Selfie is a work in progress by Chris Thornborrow and Julie Tepperman. It’s still incomplete and the performances over the last couple of days were workshops designed to elicit audience feedback. It had its genesis at the 2013 LibLab and it’s come a long way. The original sketch of two teenagers texting each other is turning into an hour long piece about cyberbullying. It’s a rather disturbing exploration of how technology allows teenagers to do all those things which teenagers do with even less “supervision” than ever. In this case a manipulative girl (Cindy played by Larissa Koniuk) tries to make up for her split from her rather feckless boyfriend (Devon played by Asitha Tennekoon) by engineering a split between her friend Mindy (Meher Pavri) and her bloke Tyler (Giovanni Spanu). The result is a massive on-line slut shaming campaign against the fifth character Heather who has no real identity or agency until the very last scene. Adults encountered along the way are portrayed as clueless, ineffective or bureaucratically indifferent.
Linguistically it’s mostly in 11th grade textspeak. I haven’t had a lot to do with teenagers for four or five years now and so I’m no expert on a dialect that evolves faster than fruit flies but others more knowledgeable than myself said it rang true. The music is an interesting mix of popular forms, more or less obvious internet sound references and some more artsy elements. It’s easy to listen to and I understand where Chris is coming from in trying to write something that will resonate beyond the traditional opera audience. Yesterday we heard it in piano score (extremely well played by Michael Shannon) with some electronic elements. Chris said afterwards that moving forward he would like to up the electronic element. I think that makes sense for all kinds of reasons. I also like that it does have a couple of ensemble numbers. So many new operas are just a play set to musical accompaniment.

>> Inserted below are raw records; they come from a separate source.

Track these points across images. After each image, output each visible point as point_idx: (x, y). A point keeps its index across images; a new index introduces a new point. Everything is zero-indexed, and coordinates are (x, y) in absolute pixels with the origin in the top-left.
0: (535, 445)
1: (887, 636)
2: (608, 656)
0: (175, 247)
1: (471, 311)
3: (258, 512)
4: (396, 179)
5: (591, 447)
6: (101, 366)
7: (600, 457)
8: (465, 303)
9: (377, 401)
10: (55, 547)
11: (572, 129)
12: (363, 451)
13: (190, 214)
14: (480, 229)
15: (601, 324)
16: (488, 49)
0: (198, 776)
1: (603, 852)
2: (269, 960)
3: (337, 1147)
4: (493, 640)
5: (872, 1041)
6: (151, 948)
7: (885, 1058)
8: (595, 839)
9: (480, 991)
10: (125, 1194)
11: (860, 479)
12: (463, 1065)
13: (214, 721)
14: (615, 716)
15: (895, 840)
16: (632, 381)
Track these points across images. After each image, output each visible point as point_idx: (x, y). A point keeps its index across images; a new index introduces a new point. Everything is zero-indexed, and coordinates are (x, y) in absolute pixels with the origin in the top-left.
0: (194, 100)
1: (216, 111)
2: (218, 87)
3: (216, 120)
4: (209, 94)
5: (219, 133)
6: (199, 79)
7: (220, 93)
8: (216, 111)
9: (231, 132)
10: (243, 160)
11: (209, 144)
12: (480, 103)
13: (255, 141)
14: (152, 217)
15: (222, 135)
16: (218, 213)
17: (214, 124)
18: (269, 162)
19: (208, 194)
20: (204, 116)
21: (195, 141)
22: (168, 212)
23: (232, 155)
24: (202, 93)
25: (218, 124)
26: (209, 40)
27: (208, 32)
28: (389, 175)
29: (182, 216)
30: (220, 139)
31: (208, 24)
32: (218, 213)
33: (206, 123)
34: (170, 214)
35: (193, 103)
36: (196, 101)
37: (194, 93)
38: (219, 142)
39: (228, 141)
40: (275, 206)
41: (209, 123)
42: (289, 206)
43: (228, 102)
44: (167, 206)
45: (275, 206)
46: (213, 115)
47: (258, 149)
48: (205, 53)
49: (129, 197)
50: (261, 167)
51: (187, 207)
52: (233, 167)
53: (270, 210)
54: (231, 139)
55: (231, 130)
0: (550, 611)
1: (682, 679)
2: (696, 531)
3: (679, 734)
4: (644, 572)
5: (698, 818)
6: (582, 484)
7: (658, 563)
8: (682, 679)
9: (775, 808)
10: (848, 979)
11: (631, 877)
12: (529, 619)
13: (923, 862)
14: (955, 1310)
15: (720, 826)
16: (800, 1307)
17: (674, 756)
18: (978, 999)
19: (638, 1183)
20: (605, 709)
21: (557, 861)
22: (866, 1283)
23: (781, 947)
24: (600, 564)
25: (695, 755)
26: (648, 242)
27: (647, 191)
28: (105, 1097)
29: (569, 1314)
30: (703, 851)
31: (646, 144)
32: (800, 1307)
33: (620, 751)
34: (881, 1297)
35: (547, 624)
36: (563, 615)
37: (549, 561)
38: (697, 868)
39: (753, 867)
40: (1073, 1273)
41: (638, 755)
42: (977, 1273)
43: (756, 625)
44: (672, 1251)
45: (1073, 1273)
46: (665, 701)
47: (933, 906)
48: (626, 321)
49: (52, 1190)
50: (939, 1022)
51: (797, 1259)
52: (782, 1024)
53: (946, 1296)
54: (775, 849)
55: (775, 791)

It’s really a rather powerful piece even with some plot elements somewhat unresolved and some music still to be written but I guess what I couldn’t really answer for myself, even after all the post performance discussion is “who/what is it for?”. I can’t see it being produced as part of a conventional opera season; even a contemporary oriented one like Tapestry’s. Is it a didactic piece? For kids? For teachers? For parents? And if any of the above how will it ever get performed? Given the language involved (not for the linguistically squeamish) I can’t imagine it being seen in Ontario schools and, if not there, where? Lots of questions and few answers which, I guess, is why things like this need to be workshopped.
Just an afterword on much I love this process. I think it makes perfect sense to elicit feedback on new works in progress. I really wonder about the wisdom of the “conventional” process of handing out a commission then coming back four years later and throwing a work into rehearsal and hoping for the best. I really appreciate the chance to be (a very small) part of the creative process and I love watching people make music, so skillfully, on minimal rehearsal time.